• TRAVAIL DEMANDÉ
a) D'après l'extrait sur la Guadeloupe et la C.E.E., quel parti a publié une proposition de loi relative au statut de la Guadeloupe et à ses rapports avec la C.E.E. ?
b) Citez fidèlement le passage de l'extrait sur la Guadeloupe et la C.E.E. qui va de « Dans l'agitation que » à « travailleurs qu'il influence. ».

L'effervescence politique sur ce terrain-là peut sembler quelque peu surréaliste, s'agissant d'îles des Caraïbes, situées entre Cuba et le Venezuela, éloignées en revanche de plusieurs milliers de kilomètres des côtes les plus proches de l'Europe. Mais c'est ainsi : de par leur dépendance coloniale, la Martinique et la Guadeloupe sont des « départements français » et comme tels, directement concernés par le nouvel avatar du Marché commun européen.
Dans l'agitation que les différentes formations politiques développent autour de cette question, le Parti Communiste Guadeloupéen (PCG) a pris les devants, en publiant une « Proposition de loi relative au statut de la Guadeloupe et à ses rapports avec la C.E.E. » - histoire de s'affirmer comme le principal parti de la Guadeloupe, d'occuper le terrain et par la même occasion, de tenter de réanimer l'activité de ses militants et des travailleurs qu'il influence.
Prendre les devants est bien le mot : en prenant la tête de la croisade contre l'Europe, le PCG s'adresse à la quasi-totalité des formations de l'éventail politique, de la gauche à la droite, des milieux départementalistes aux milieux nationalistes. Le voilà en tous les cas qui propose, contre cet « Acte unique européen, perçu nettement dans l'opinion comme dangereux pour les structures économiques, sociales, culturelles de la Guadeloupe » , une modification du statut de la Guadeloupe par la création d'une « Nouvelle Collectivité territoriale » présentée de la sorte dans les deux premiers articles de son projet :
« Article 1 : (...) La Nouvelle Collectivité tGerritoriale se substituera au département de la Guadeloupe et à la Région de la Guadeloupe
Article 2 : La Guadeloupe sera administrée et dirigée par une Assemblée qui désignera en son sein un gouvernement responsable devant elle. »
L'Article 4 est plus terre à terre, mais ô combien plus intéressant pour les notables : il précise que « toutes les attributions, compétences, dotations et ressources conférées au Conseil général et au Conseil régional (..) sont transférées de plein droit à la Nouvelle Collectivité et son Assemblée. »

• SECTION DES DONNÉES
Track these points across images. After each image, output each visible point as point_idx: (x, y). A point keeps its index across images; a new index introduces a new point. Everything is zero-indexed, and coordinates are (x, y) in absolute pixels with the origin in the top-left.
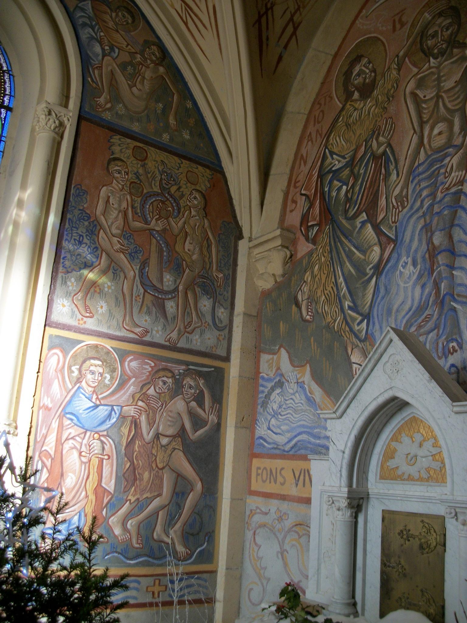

• RÉPONSES SUCCESSIVES
a) Le Parti Communiste Guadeloupéen (PCG).

b)
Dans l'agitation que les différentes formations politiques développent autour de cette question, le Parti Communiste Guadeloupéen (PCG) a pris les devants, en publiant une « Proposition de loi relative au statut de la Guadeloupe et à ses rapports avec la C.E.E. » - histoire de s'affirmer comme le principal parti de la Guadeloupe, d'occuper le terrain et par la même occasion, de tenter de réanimer l'activité de ses militants et des travailleurs qu'il influence.